How is that? Start with the fact that the Parent Trigger is targeted towards schools that are persistently failing as measured by AYP for several years. In Connecticut, for example, it is for at least three years. So long as there is a form of AYP in place, families can effectively push for the overhaul of failing schools, either in petition or through school governance councils on which they are the majority. But if AYP is no longer in place, Parent Trigger laws can’t actually be used. After all, no AYP, no failing schools, and thus, no ability for parents to push for the overhaul of schools that have failed generations of kids.
While Harkin-Enzi is unlikely to pass, Parent Power activists have to worry about the Obama administration’s waiver plan which, like the Senate plan,would essentially eviscerate AYP. Congressional Republicans who control the federal lower house are divided over the matter. But House Education and the Workforce Committee Chairman John Kline has made ending accountability a cornerstone of his tenure as education point man — and he is convincing other Republicans on the committee to stand in common cause on this goal.
As one can imagine, the Parent Power groups that have pushed for the law, including Parent Revolution (which successfully advocated for passage of California’s Parent Trigger law) are none too happy with Harkin-Enzi. Parent Revolution already declared on its blog that: “Removing accountability at our schools – whether at the state or national level – isn’t good for our kids and it doesn’t prepare our next generation of leaders for tomorrow’s challenges.” Parent Revolution Executive Director Ben Austin says the outfit is already working the Hill and the Obama administration to figure out ways to protect Parent Trigger laws in the three states which already have them. Other groups, such as the Connecticut Parents Union, already gearing up for legislative battles over expanding Parent Trigger, will now have to work statehouse players on ensuring that the laws in their respective states remain in effect.

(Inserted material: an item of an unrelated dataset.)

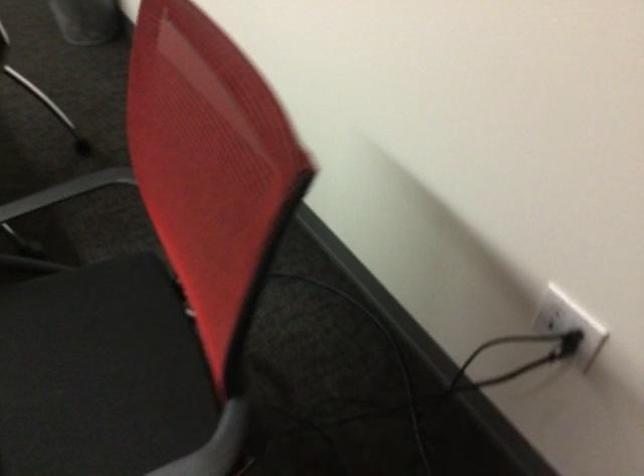
What do you see at coordinates (93, 372) in the screenshot? The image size is (644, 476). I see `the chair sitting surface` at bounding box center [93, 372].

In theory, state legislators could simply overhaul the Parent Trigger laws by limiting their use to the worst-performing five percent of schools and schools with wide achievement gaps. Harkin-Enzi, along with President Obama’s waiver plan, still require such accountability for those schools. But California’s Parent Trigger can be applied to the 15 percent of schools in the Golden State that are failure mills. Parent Revolution has made clear that it won’t accept any reduction in footprint — and chances are, other groups share that same reluctance.
Can Parent Power activists make those changes? Sure. But they, along with other reformers, will have to be especially savvy in taking on affiliates of the National Education Association and the American Federation of Teachers, who have long opposed the laws and want to keep them from being implemented in other states. The AFT, in particular, had already shown a road-map on weakening Parent Trigger laws, courtesy of its Connecticut affiliate. The presentation, which Dropout Nation revealed in August has already caused the union to offer a series of non-apology apologies and has lead its president, Randi Weingarten, to meet with Connecticut Parents Union leaders; they have also issued a joint press statement in support of Connecticut’s Parent Trigger law.
Whatever happens at the state level, the efforts to gut No Child’s accountability measures have been a set-back to the school reform movement — and ultimately, to efforts to overhaul American public education so that even our poorest children can get the learning they deserve.